El mercado accionario estadounidense cerró al alza el lunes 25 de agosto de 2026, impulsado por la anticipación de los resultados de Nvidia, el fabricante de semiconductores cuyo reporte trimestral se perfila como el termómetro del ciclo de inversión en inteligencia artificial. El Nasdaq lideró las ganancias con un avance de 0.66%, hasta los 2,151.30 puntos.
El S&P 500 y el Dow Jones también terminaron en verde, con alzas de 0.32% y 0.30%, para situarse en 7,677.28 y 53,577.40 enteros, respectivamente. Para los inversionistas en activos de riesgo —incluidos fondos y carteras que operan desde América Latina—, el comportamiento de estas plazas en la semana será decisivo para calibrar el apetito global por tecnología y capital de riesgo.
Nvidia, en el centro del escrutinio del mercado
Enrique Covarrubias, economista en jefe y director de análisis de Actinver, señaló que «el reporte de Nvidia será una de las principales pruebas para las valuaciones del sector tecnológico: el mercado buscará confirmar si el crecimiento asociado a la inteligencia artificial continúa respaldando las elevadas expectativas sobre los semiconductores».
La publicación de cifras de Nvidia ha adquirido relevancia sistémica en los últimos trimestres porque la demanda de sus chips para centros de datos y aplicaciones de inteligencia artificial se ha convertido en indicador adelantado del gasto tecnológico corporativo a nivel global. Un resultado por debajo de las expectativas podría replantear las valuaciones de todo el sector.

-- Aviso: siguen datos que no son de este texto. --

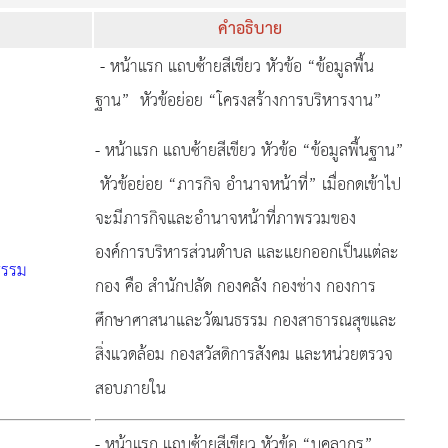
คำอธิบาย
- หน้าแรก แถบซ้ายสีเขียว หัวข้อ “ข้อมูลพื้น
ฐาน” หัวข้อย่อย “โครงสร้างการบริหารงาน”
- หน้าแรก แถบซ้ายสีเขียว หัวข้อ “ข้อมูลพื้นฐาน”
หัวข้อย่อย “ภารกิจ อำนาจหน้าที่” เมื่อกดเข้าไป
จะมีภารกิจและอำนาจหน้าที่ภาพรวมของ
องค์การบริหารส่วนตำบล และแยกออกเป็นแต่ละ
ธรรม
กอง คือ สำนักปลัด กองคลัง กองช่าง กองการ
ศึกษาศาสนาและวัฒนธรรม กองสาธารณสุขและ
สิ่งแวดล้อม กองสวัสดิการสังคม และหน่วยตรวจ
สอบภายใน
- หน้าแรก แถบซ้ายสีเขียว หัวข้อ “บุคลากร”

Bolsas mexicanas y mercados europeos también en positivo
En México, el S&P/BMV IPC de la Bolsa Mexicana de Valores cerró con un avance de 0.79%, hasta las 66,293.07 unidades, mientras que el FTSE-BIVA de la Bolsa Institucional de Valores ganó 0.76%, para quedar en 1,337.47 unidades.
Del lado europeo, los mercados también terminaron en verde. El DAX de Alemania subió 0.61%, hasta las 26,266.14 unidades, y el FTSE MIB de Italia avanzó 0.34%, a 52,720.31 enteros.
Petróleo cae con fuerza por señales desde el Estrecho de Ormuz
En sentido contrario, los precios del crudo registraron caídas pronunciadas. El Brent se desplomó 5.96%, hasta los US$86.53 por barril, y el West Texas Intermediate (WTI) retrocedió 5.18%, a US$86.59 por barril, ante el avance de las conversaciones entre Irán y Omán para una reapertura provisional del Estrecho de Ormuz —una vía marítima estratégica por la que transita cerca de un quinto del petróleo comercializado en el mundo—, lo que ampliaría la oferta disponible y presionaría los precios a la baja.
Para República Dominicana, la caída del petróleo podría traducirse en una reducción en los costos de importación energética, que representan una parte relevante de la factura de bienes que presiona el déficit de cuenta corriente. La próxima sesión en Wall Street, con los resultados de Nvidia ya sobre la mesa, definirá si el rebote de esta jornada marca una tendencia o solo una pausa antes de mayor volatilidad.